__Directions__: In the records below, find the line holding "left hip: (855, 339, 7)" and the line holding "left knee: (1064, 455, 13)". Set down both, with every line between them, exactly.
======== The data
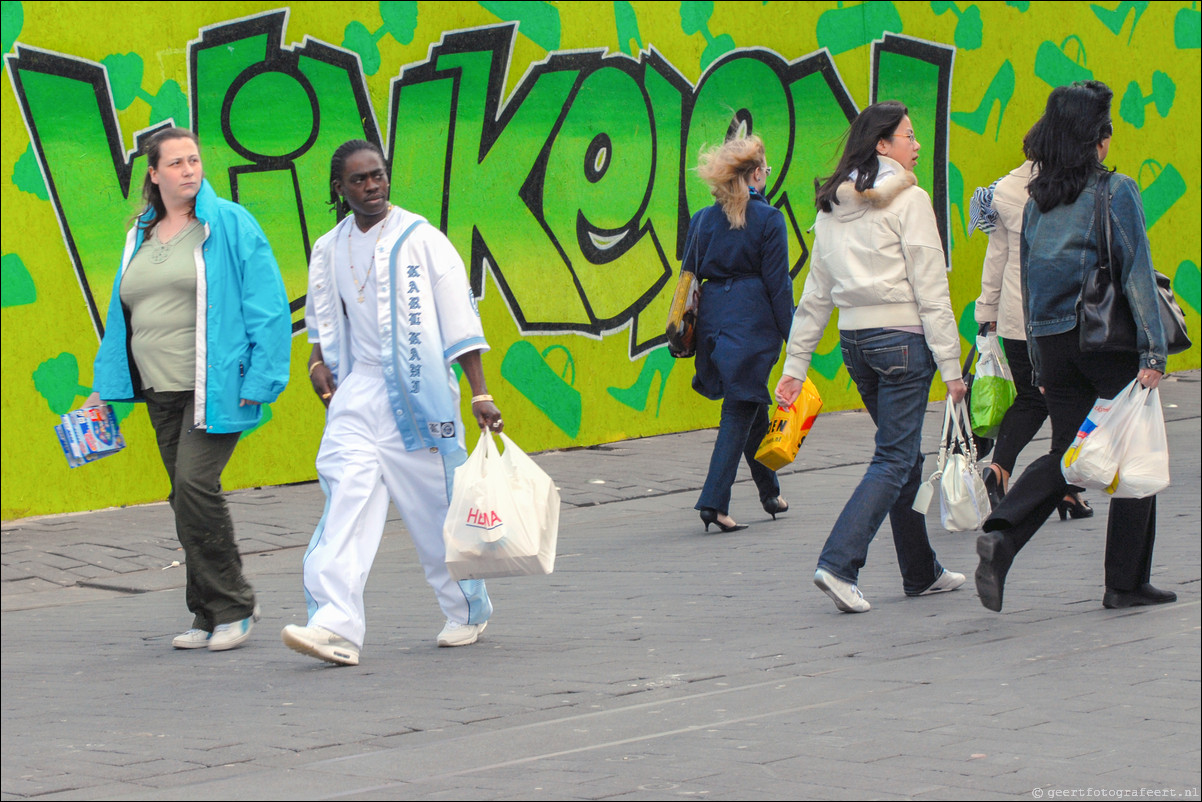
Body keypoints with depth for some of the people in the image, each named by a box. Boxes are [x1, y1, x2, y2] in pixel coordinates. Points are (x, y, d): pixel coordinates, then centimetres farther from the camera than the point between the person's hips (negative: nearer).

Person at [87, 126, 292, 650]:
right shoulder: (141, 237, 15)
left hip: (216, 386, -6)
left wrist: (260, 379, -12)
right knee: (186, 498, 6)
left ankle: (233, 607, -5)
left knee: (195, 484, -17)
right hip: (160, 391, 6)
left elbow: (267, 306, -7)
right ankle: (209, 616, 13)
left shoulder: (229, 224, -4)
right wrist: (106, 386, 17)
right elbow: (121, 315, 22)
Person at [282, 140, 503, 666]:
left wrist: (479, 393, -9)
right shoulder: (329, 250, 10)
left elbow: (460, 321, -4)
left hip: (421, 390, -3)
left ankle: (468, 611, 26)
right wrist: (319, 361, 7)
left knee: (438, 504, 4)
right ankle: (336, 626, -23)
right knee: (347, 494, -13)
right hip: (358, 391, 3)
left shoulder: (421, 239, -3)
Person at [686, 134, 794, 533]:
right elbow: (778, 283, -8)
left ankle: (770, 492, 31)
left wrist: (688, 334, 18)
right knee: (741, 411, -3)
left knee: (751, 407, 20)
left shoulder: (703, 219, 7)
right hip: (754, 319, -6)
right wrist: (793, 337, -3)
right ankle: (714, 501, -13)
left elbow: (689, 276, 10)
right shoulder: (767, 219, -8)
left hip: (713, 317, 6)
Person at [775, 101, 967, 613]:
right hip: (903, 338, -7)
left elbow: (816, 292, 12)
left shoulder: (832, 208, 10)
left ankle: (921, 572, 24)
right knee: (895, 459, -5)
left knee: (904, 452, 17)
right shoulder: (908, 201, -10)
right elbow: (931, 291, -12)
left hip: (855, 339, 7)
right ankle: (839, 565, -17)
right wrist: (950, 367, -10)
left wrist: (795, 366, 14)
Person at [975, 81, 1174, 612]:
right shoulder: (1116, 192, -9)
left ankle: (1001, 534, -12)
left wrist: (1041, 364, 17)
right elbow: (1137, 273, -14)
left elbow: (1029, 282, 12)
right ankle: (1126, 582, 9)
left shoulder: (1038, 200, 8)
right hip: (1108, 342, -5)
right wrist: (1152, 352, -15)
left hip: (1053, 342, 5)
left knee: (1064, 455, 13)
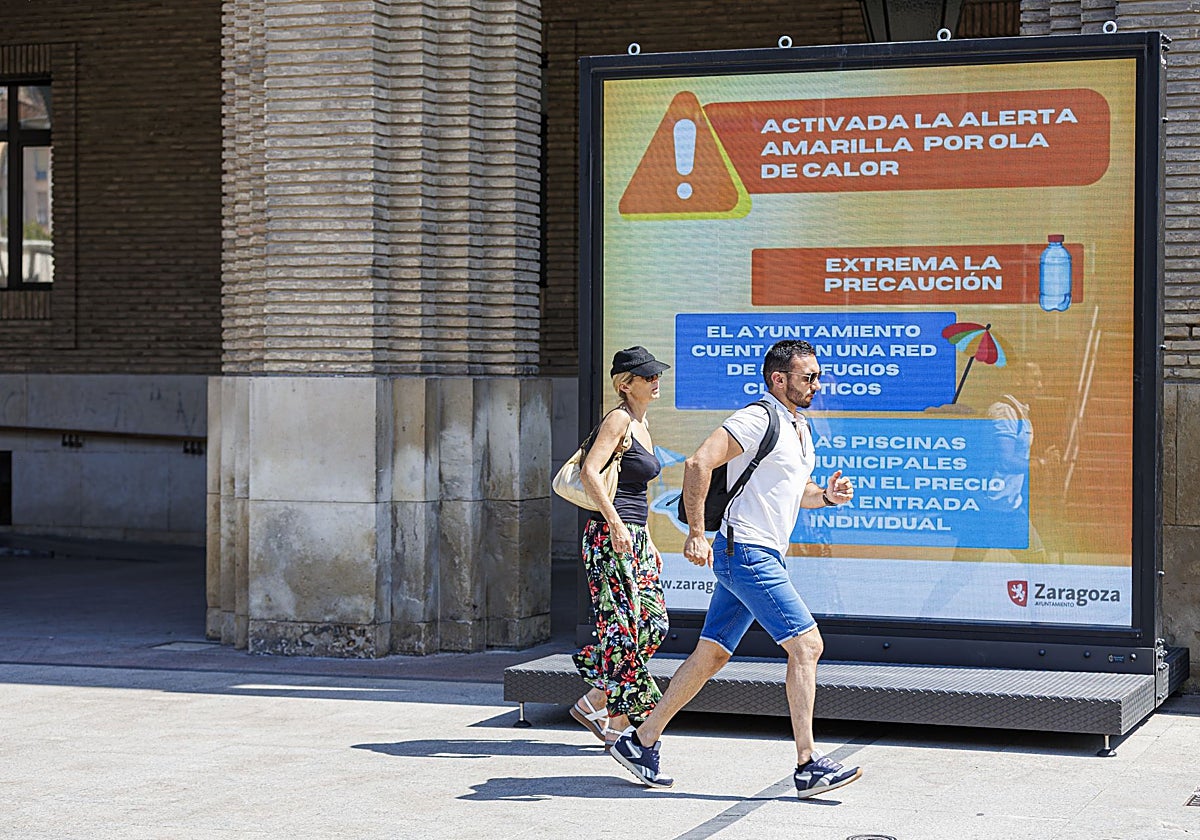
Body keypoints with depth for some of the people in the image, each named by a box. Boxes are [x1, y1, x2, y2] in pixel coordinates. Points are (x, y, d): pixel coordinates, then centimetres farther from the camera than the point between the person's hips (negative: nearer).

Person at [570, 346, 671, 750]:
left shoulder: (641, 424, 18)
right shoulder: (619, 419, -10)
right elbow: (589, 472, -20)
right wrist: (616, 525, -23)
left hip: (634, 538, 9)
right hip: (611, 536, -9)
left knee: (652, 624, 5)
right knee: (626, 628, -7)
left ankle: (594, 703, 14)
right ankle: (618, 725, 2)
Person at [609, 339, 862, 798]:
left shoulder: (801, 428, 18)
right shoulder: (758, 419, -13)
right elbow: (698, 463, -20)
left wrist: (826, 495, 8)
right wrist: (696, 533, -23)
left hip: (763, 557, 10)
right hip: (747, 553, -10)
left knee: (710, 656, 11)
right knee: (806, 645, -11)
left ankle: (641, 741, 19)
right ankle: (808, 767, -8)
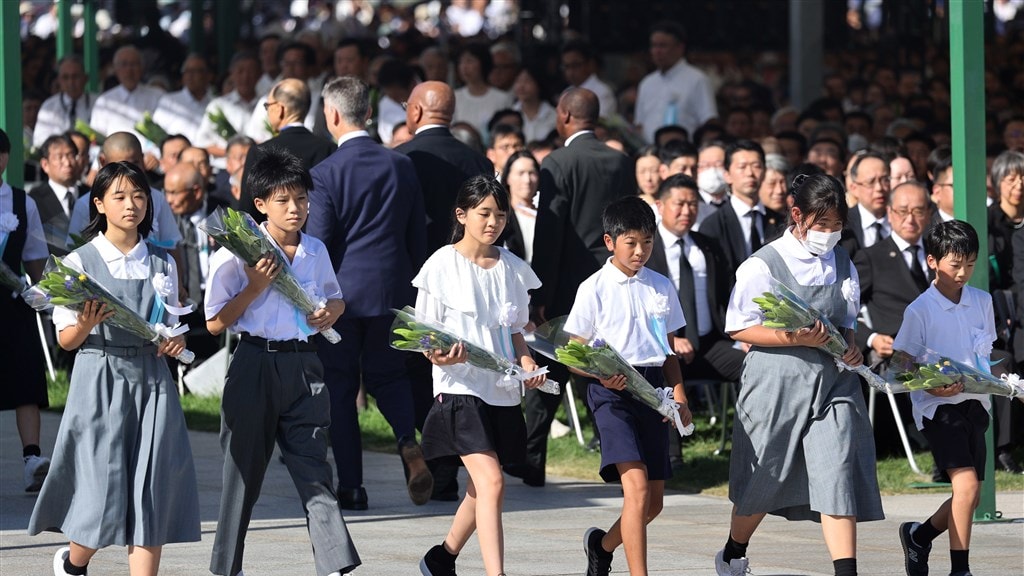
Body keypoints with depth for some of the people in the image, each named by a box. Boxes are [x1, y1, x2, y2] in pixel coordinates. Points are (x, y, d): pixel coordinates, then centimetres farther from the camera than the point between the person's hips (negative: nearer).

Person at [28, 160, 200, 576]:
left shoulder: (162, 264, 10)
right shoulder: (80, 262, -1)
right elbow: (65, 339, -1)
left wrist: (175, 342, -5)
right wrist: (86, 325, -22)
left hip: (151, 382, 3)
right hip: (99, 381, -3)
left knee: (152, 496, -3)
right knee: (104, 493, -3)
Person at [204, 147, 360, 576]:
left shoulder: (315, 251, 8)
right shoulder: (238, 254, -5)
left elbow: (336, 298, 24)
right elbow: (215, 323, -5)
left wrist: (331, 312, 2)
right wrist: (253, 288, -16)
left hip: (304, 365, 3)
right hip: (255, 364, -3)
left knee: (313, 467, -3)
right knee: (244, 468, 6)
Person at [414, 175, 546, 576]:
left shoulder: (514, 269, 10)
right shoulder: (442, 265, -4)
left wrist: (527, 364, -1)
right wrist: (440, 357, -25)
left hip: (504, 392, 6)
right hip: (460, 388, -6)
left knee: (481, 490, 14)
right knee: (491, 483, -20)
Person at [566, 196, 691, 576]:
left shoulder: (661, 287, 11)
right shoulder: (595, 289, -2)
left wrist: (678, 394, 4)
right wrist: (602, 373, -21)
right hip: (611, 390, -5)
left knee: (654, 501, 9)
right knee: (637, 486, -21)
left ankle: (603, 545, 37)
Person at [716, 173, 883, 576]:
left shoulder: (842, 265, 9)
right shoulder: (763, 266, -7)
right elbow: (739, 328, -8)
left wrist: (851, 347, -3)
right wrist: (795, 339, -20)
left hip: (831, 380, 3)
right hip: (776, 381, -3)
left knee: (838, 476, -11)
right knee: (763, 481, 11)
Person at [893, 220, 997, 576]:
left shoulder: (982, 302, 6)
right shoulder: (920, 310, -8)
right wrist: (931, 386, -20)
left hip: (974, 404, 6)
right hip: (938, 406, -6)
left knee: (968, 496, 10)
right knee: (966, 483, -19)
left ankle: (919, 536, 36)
================
======== The data
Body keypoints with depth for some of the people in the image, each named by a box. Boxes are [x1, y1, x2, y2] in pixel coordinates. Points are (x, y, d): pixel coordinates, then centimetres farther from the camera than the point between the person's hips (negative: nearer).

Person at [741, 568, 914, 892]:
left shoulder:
================
__Response for this exercise__:
left hip: (855, 339, 7)
right ankle: (839, 565, -17)
right wrist: (950, 367, -10)
left wrist: (795, 366, 14)
Person at [975, 81, 1174, 612]:
right shoulder: (1116, 192, -9)
left ankle: (1001, 534, -12)
left wrist: (1041, 364, 17)
right elbow: (1137, 273, -14)
left elbow: (1029, 282, 12)
right ankle: (1126, 582, 9)
left shoulder: (1038, 200, 8)
right hip: (1108, 342, -5)
right wrist: (1152, 352, -15)
left hip: (1053, 342, 5)
left knee: (1064, 455, 13)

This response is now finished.